The epidemic also killed approximately 50 percent of the Arikara tribe and in 1838, they moved into the abandoned village at Fort Clark to grow their crops and barter at the trading post.

Tragically, in 1851 an outbreak of cholera and a second smallpox outbreak in 1856, further reduced their population. The Arikaras continued to use the village as their summer home until they moved to Star Village near Fort Berthold in 1862 and sometime later became the Three Affiliated Tribes on the Fort Berthold Reservation.

In 1860, half of Fort Clark was lost in a fire and in 1861, a second trading post called Primeau’s Post and the Arikara village were abandoned after an attack by the Dakota Sioux.

Today, Fort Clark is listed on the National Register of Historic Places and has been nominated as a National Historic Landmark.

More than 2,200 surface features represent the ruins of houses, graves, storage pits and other cultural remains.

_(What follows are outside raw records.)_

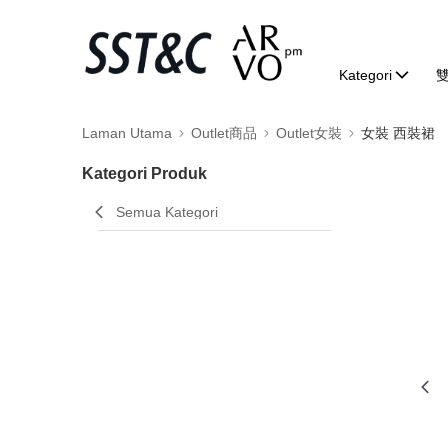
Kategori
Laman Utama
Outlet商品
Outlet女裝
女裝 西裝裙
Kategori Produk
Semua Kategori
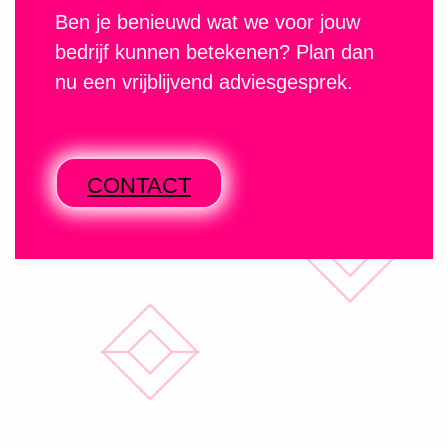
Ben je benieuwd wat we voor jouw
bedrijf kunnen betekenen? Plan dan
nu een vrijblijvend adviesgesprek.
CONTACT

Clusters of small, circular depressions and donut-shaped mounds near railroad tracks mark graves. The unmarked cemetery, with approximately 800 graves, personifies the epidemics that nearly annihilated the occupants of the Mandan and Arikara villages.

Many casual motorists drive by not even knowing the history that took place at Fort Clark.

Signs along N.D. Alternate Highway 200 indicate the historical significance, otherwise you could drive right past and be totally oblivious to it all.

Fort Clark is located in Oliver County, which is between Washburn (east), in McLean County and Stanton (west), in Mercer County. There was a power plant just to the west of Fort Clark that was imploded in October last year. It was a striking landmark.

If you are coming in from the west, continue traveling east of Hazen and instead of turning north to go to Garrison Dam, continue east toward Stanton, round the bend, drive a few miles and you will have arrived.

The drive from either direction is especially pretty in September when the leaves are changing color. In a lot of ways, the winding road, the bluffs, the river, reminds us of driving through rural New Hampshire in autumn.

The area is quite different than it was 280 years ago when Verendrye arrived. The history, however, should never be forgotten.